Residents argued that a family residential neighborhood is not the place for such a home, where other children and elderly people live.

“Freeman Road is a narrow, one-lane road made of gravel,” said Marilyn Alexander Turner, a Freeman Road resident. “The house that she is proposing for the group home is just that — a house. I’m just guessing you’d have anywhere from three to four vehicles at that house. You’d need to look at the plumbing also. We constantly get floods in that area all the time. You need to look at the zoning permit. If it’s a business, she said nothing about food and safety permits. She said nothing about insurance.”

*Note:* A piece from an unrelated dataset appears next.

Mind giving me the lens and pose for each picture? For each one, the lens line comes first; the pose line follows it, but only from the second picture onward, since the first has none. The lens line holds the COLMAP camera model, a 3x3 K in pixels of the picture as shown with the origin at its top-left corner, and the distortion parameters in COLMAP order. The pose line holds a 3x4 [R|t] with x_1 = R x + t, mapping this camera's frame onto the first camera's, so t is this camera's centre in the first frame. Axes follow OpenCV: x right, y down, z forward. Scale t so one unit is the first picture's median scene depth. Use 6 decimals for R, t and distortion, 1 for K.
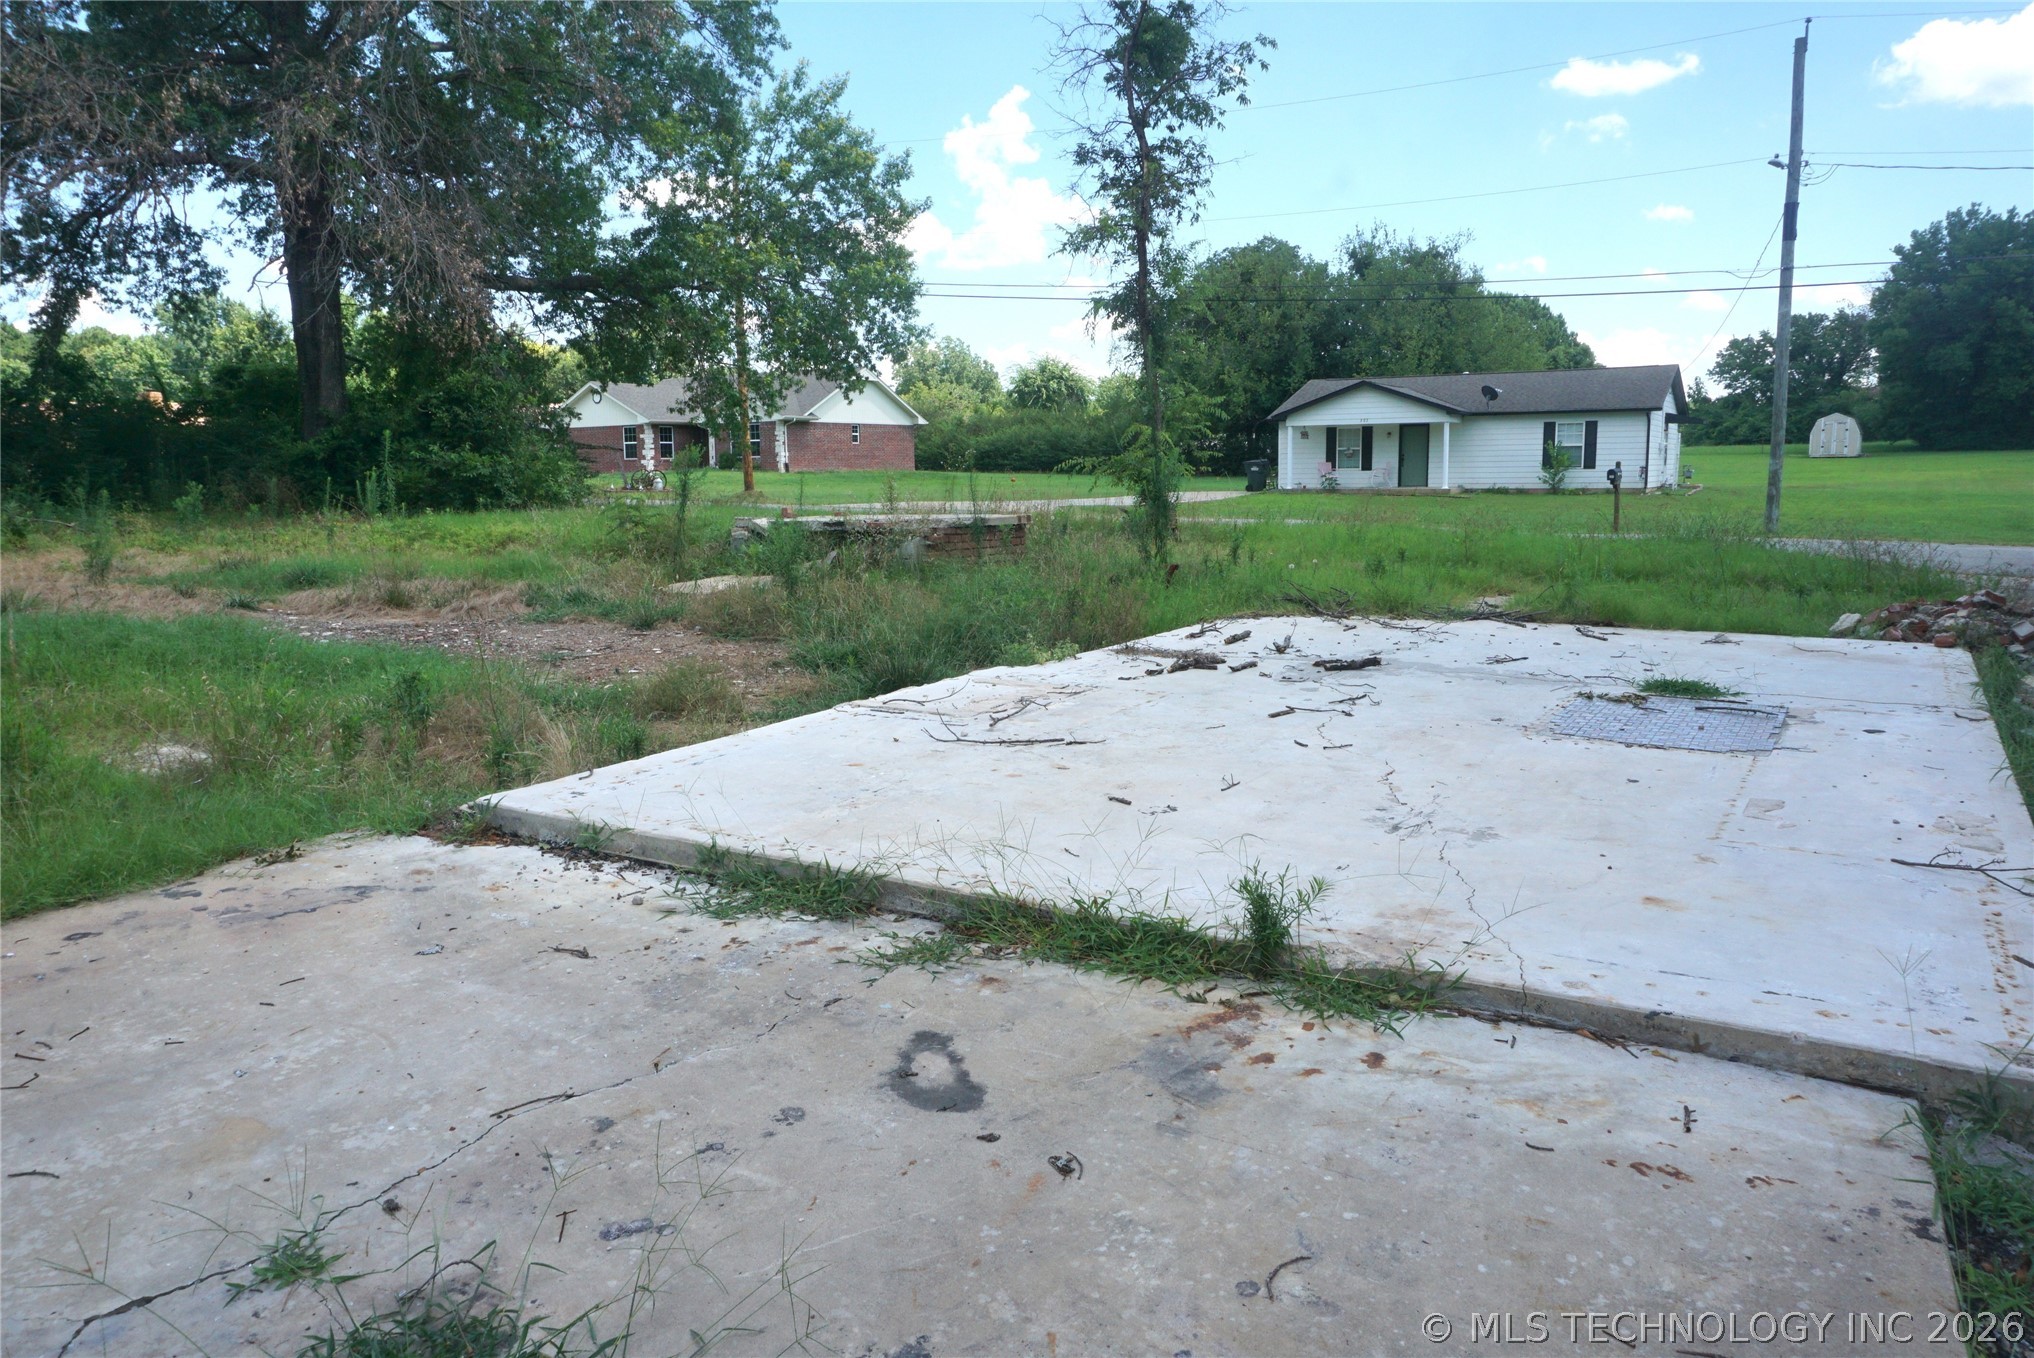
lens RADIAL K [[1382.1, 0, 1033.5], [0, 1382.1, 666.5], [0, 0, 1]] dist [-0.044071, 0.033961]
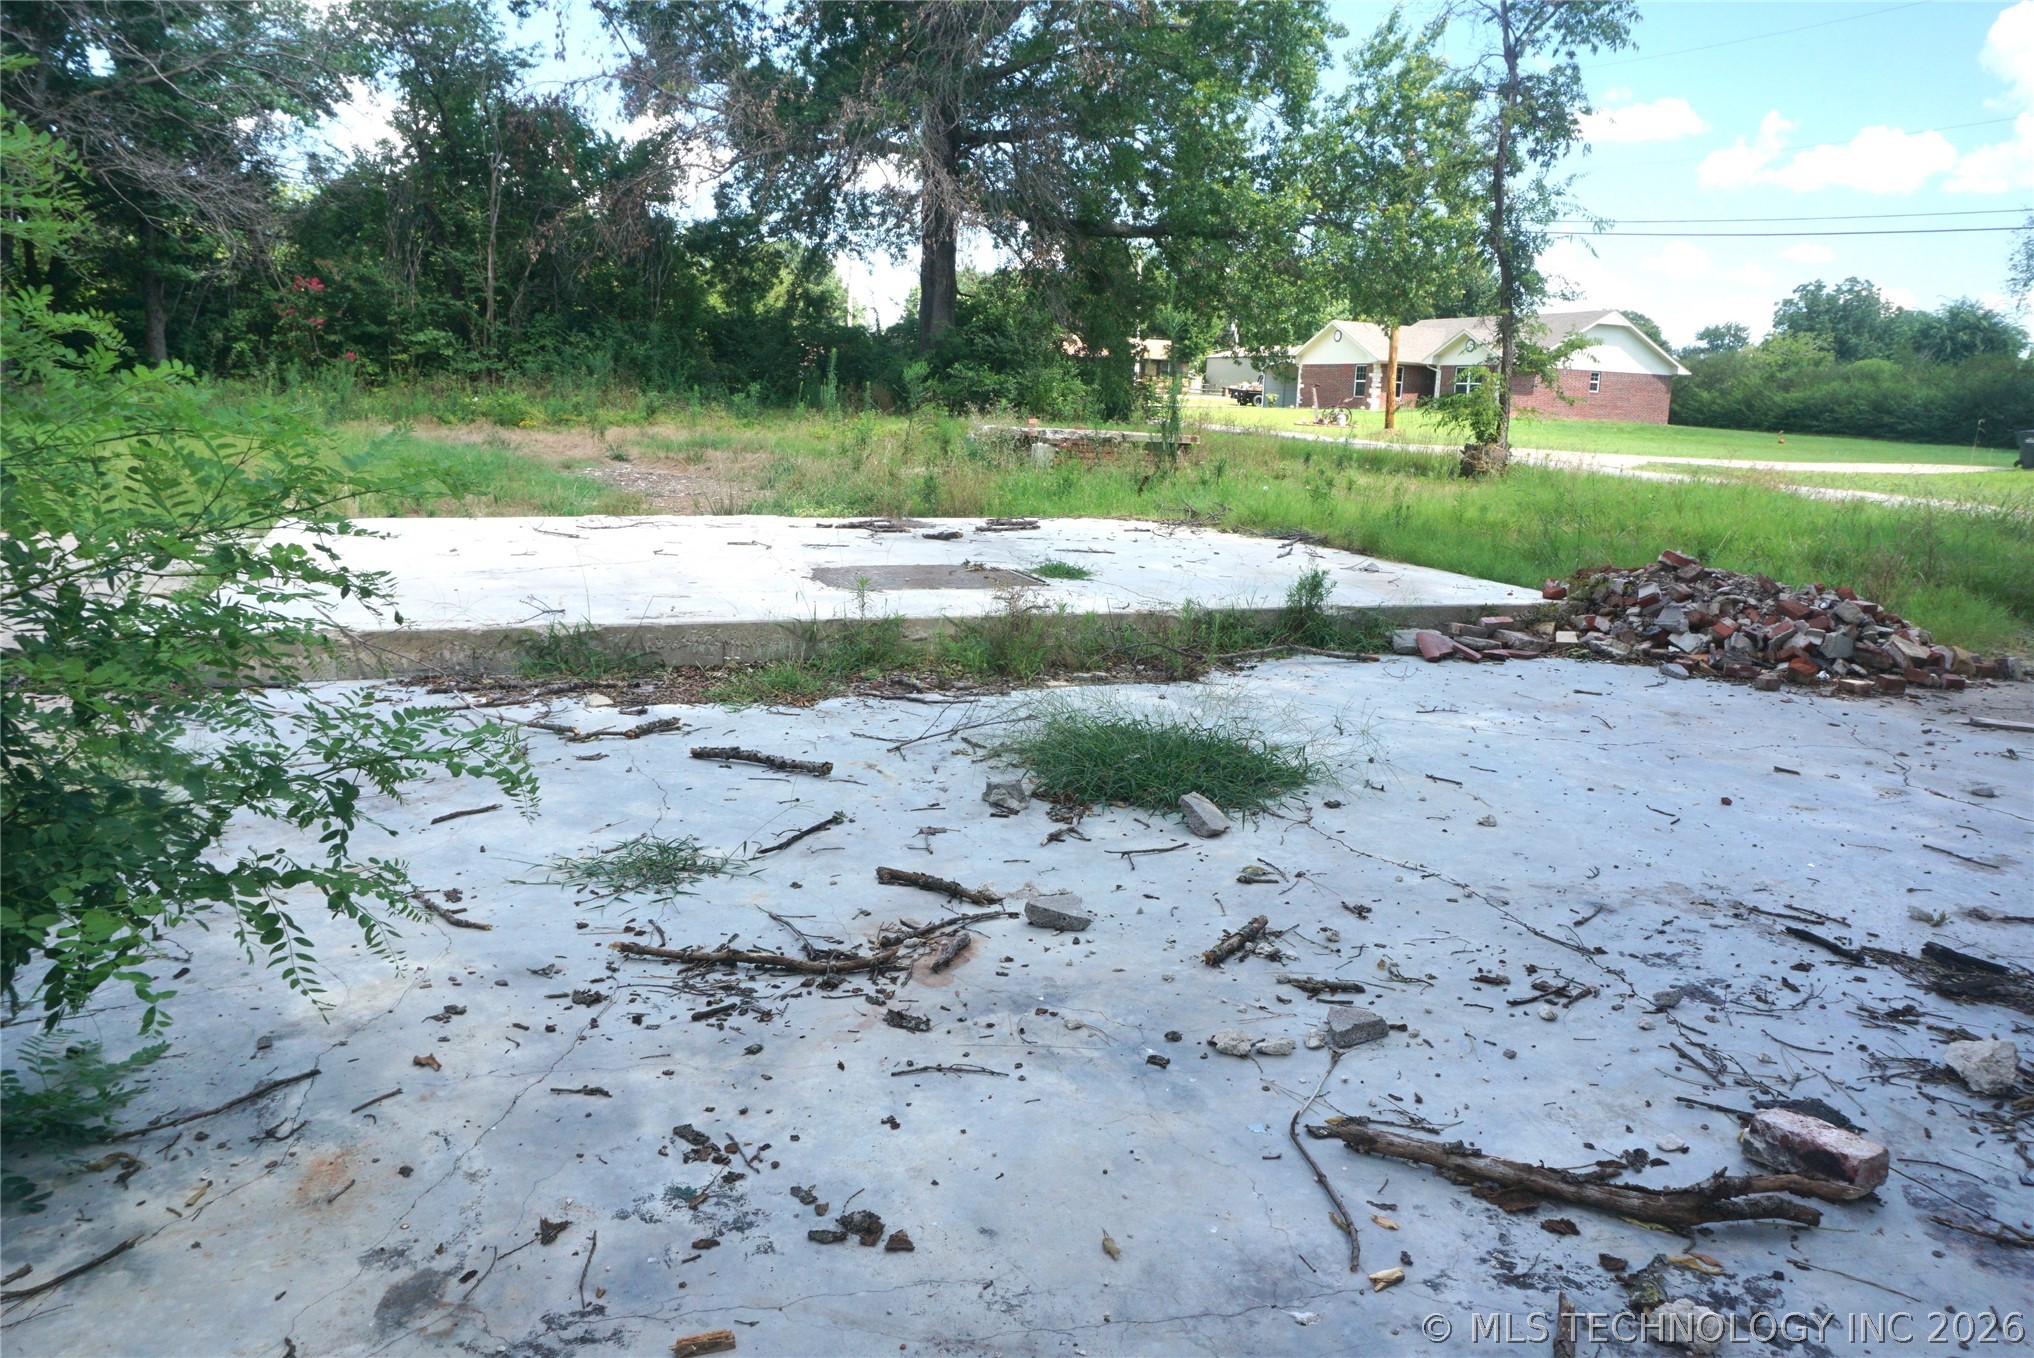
lens RADIAL K [[1382.1, 0, 1006.3], [0, 1382.1, 673.5], [0, 0, 1]] dist [-0.044071, 0.033961]
pose [[0.812405, 0.152046, -0.562920, 0.142479], [-0.127000, 0.988367, 0.083673, 0.002637], [0.569094, 0.003514, 0.822265, -0.003932]]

Turner held up a card with a mugshot printed on it, sharing that it was a sex offender notice sent to residents of the area.

“We just got this in the mail Friday or Saturday,” she said. “And you want to put 17-year-old girls here. … Are you going to have the qualified staff to provide 24-hour service to watch these young ladies?”

Brandy Spears, who works as a victims’ advocate for Concordia Parish Sheriff’s Office, argued that a normal home in a residential neighborhood is exactly what children who are victims of abuse need. She asked questions of Dennis that included whether she could provide adequate security and psychiatric help for the children in her care.

Dennis responded by saying all of those are things that the state requires before she is even allowed to open the home. In response to the traffic concern, Dennis said the children would be driven around in a 10-passenger van, so they would only require one vehicle.

Most of the children have bounced from one foster home to another and wind up going to hospitals and are released back to another foster home, Dennis said. A group home allows them to get the help they need in a structured home staffed with counselors and nurses.

“The difference between a group home and any other home with multiple children is that a group home has staff monitoring the children 24 hours, seven days a week,” Dennis said.

Sergeant Thomas Gaude and Fred Middleton of the sheriff’s said they get frequent calls about the existing group home in Vidalia concerning children who have walked off the premises.

“They’re not going out and holding up the local gas station or anything. They’re just trying to get away,” Middleton said, suggesting some type of alarm system that would alert staff to a child leaving.

“When we get the call the horse is already out of the barn, so to speak. … It doesn’t need to be a place where children are warehoused for a profit. It needs to be a place where they leave there a better citizen than they came.”

Police Jury President Collin Edwards said as long as there isn’t any issue with the group home’s state licensing, then the police jury has to grant the occupational license.

“If we don’t, she can sue the board and the parish,” he said.